[Opening Supplied records section]
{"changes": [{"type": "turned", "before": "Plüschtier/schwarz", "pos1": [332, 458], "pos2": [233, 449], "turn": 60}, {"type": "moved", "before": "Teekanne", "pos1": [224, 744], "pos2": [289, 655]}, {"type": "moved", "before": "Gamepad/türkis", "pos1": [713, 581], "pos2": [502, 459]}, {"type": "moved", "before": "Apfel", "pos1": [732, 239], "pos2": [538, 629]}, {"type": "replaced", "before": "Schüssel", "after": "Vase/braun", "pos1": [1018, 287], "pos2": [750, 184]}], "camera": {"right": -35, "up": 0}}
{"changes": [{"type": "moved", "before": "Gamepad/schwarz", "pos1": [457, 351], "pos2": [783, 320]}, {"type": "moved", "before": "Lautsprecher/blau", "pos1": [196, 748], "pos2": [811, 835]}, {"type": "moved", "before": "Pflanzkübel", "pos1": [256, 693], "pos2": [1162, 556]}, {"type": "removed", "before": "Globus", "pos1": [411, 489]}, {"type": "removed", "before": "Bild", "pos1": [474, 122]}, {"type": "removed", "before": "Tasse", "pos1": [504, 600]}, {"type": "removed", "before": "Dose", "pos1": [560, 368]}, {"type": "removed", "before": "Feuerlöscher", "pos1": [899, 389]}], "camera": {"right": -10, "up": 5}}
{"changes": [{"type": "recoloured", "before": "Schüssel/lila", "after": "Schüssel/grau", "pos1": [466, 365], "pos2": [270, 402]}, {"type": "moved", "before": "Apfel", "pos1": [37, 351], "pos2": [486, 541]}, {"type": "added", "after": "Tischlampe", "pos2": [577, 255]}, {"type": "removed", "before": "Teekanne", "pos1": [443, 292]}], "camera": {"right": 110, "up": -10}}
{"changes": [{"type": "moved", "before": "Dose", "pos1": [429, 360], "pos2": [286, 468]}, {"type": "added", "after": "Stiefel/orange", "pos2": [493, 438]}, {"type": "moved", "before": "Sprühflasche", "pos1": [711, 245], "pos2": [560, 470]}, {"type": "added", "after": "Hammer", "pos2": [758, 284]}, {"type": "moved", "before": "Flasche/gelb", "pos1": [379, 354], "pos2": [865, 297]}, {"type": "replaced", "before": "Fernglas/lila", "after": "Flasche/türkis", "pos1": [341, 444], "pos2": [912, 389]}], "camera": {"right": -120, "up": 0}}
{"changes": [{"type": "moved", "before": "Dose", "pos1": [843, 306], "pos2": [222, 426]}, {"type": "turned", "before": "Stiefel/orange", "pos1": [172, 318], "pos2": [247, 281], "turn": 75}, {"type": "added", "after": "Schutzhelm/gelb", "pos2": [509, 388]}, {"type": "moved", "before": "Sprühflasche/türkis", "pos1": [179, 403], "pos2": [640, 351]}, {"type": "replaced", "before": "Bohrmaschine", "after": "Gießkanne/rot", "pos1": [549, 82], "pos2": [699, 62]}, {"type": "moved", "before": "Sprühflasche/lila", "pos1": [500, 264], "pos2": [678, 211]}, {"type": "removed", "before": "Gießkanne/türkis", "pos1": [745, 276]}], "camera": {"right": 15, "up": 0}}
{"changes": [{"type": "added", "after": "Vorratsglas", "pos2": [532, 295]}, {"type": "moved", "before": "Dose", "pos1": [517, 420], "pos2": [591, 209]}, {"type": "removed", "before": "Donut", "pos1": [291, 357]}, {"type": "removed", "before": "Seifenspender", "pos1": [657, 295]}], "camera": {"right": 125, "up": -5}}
[Closing Supplied records section]
Assignment:
Nothing may change. Retype all of the entries.

Written reply:
{"changes": [{"type": "turned", "before": "Plüschtier/schwarz", "pos1": [332, 458], "pos2": [233, 449], "turn": 60}, {"type": "moved", "before": "Teekanne", "pos1": [224, 744], "pos2": [289, 655]}, {"type": "moved", "before": "Gamepad/türkis", "pos1": [713, 581], "pos2": [502, 459]}, {"type": "moved", "before": "Apfel", "pos1": [732, 239], "pos2": [538, 629]}, {"type": "replaced", "before": "Schüssel", "after": "Vase/braun", "pos1": [1018, 287], "pos2": [750, 184]}], "camera": {"right": -35, "up": 0}}
{"changes": [{"type": "moved", "before": "Gamepad/schwarz", "pos1": [457, 351], "pos2": [783, 320]}, {"type": "moved", "before": "Lautsprecher/blau", "pos1": [196, 748], "pos2": [811, 835]}, {"type": "moved", "before": "Pflanzkübel", "pos1": [256, 693], "pos2": [1162, 556]}, {"type": "removed", "before": "Globus", "pos1": [411, 489]}, {"type": "removed", "before": "Bild", "pos1": [474, 122]}, {"type": "removed", "before": "Tasse", "pos1": [504, 600]}, {"type": "removed", "before": "Dose", "pos1": [560, 368]}, {"type": "removed", "before": "Feuerlöscher", "pos1": [899, 389]}], "camera": {"right": -10, "up": 5}}
{"changes": [{"type": "recoloured", "before": "Schüssel/lila", "after": "Schüssel/grau", "pos1": [466, 365], "pos2": [270, 402]}, {"type": "moved", "before": "Apfel", "pos1": [37, 351], "pos2": [486, 541]}, {"type": "added", "after": "Tischlampe", "pos2": [577, 255]}, {"type": "removed", "before": "Teekanne", "pos1": [443, 292]}], "camera": {"right": 110, "up": -10}}
{"changes": [{"type": "moved", "before": "Dose", "pos1": [429, 360], "pos2": [286, 468]}, {"type": "added", "after": "Stiefel/orange", "pos2": [493, 438]}, {"type": "moved", "before": "Sprühflasche", "pos1": [711, 245], "pos2": [560, 470]}, {"type": "added", "after": "Hammer", "pos2": [758, 284]}, {"type": "moved", "before": "Flasche/gelb", "pos1": [379, 354], "pos2": [865, 297]}, {"type": "replaced", "before": "Fernglas/lila", "after": "Flasche/türkis", "pos1": [341, 444], "pos2": [912, 389]}], "camera": {"right": -120, "up": 0}}
{"changes": [{"type": "moved", "before": "Dose", "pos1": [843, 306], "pos2": [222, 426]}, {"type": "turned", "before": "Stiefel/orange", "pos1": [172, 318], "pos2": [247, 281], "turn": 75}, {"type": "added", "after": "Schutzhelm/gelb", "pos2": [509, 388]}, {"type": "moved", "before": "Sprühflasche/türkis", "pos1": [179, 403], "pos2": [640, 351]}, {"type": "replaced", "before": "Bohrmaschine", "after": "Gießkanne/rot", "pos1": [549, 82], "pos2": [699, 62]}, {"type": "moved", "before": "Sprühflasche/lila", "pos1": [500, 264], "pos2": [678, 211]}, {"type": "removed", "before": "Gießkanne/türkis", "pos1": [745, 276]}], "camera": {"right": 15, "up": 0}}
{"changes": [{"type": "added", "after": "Vorratsglas", "pos2": [532, 295]}, {"type": "moved", "before": "Dose", "pos1": [517, 420], "pos2": [591, 209]}, {"type": "removed", "before": "Donut", "pos1": [291, 357]}, {"type": "removed", "before": "Seifenspender", "pos1": [657, 295]}], "camera": {"right": 125, "up": -5}}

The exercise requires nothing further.